[Records from a collection]
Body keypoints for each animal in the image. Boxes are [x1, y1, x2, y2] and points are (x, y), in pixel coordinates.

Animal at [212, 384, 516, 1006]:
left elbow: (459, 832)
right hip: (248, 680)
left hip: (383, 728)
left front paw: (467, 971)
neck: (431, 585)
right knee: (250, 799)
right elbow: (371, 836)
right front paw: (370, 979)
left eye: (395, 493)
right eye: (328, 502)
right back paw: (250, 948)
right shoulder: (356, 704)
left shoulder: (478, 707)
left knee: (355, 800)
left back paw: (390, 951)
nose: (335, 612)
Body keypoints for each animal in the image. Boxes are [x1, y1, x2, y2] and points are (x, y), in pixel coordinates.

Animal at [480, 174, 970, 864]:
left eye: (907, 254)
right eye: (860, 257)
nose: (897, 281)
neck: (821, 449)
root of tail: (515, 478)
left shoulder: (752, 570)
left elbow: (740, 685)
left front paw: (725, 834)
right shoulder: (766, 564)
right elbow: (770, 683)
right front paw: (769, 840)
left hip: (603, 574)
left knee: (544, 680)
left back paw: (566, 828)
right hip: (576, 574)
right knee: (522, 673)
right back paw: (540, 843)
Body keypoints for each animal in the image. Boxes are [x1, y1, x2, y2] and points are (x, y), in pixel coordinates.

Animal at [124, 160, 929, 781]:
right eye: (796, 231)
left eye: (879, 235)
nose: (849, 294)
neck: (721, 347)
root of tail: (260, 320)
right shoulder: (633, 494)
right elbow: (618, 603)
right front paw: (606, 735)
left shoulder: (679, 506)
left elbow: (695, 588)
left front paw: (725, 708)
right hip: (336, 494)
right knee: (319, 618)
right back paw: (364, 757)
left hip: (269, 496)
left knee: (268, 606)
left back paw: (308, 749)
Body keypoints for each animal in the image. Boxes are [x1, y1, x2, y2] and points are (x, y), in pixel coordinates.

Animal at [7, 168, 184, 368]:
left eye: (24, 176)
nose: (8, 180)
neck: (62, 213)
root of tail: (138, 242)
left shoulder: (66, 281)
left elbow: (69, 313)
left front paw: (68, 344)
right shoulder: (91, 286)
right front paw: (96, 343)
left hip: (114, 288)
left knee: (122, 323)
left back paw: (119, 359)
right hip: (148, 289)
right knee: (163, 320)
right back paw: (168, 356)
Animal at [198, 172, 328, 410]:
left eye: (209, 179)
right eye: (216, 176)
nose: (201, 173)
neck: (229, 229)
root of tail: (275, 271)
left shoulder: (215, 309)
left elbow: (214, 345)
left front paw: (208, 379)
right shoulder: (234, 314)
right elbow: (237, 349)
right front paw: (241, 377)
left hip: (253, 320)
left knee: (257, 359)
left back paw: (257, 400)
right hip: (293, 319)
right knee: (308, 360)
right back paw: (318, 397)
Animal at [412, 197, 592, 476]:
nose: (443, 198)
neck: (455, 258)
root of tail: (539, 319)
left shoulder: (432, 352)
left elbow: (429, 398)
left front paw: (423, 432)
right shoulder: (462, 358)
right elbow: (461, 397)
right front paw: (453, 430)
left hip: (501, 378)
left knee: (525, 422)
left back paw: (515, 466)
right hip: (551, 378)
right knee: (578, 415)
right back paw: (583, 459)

**What the exercise asks:** I need each line of the entries that holds the string "tail" located and copied.

**Task solution:**
root of tail: (515, 478)
root of tail: (260, 320)
root of tail: (138, 242)
root of tail: (275, 271)
root of tail: (539, 319)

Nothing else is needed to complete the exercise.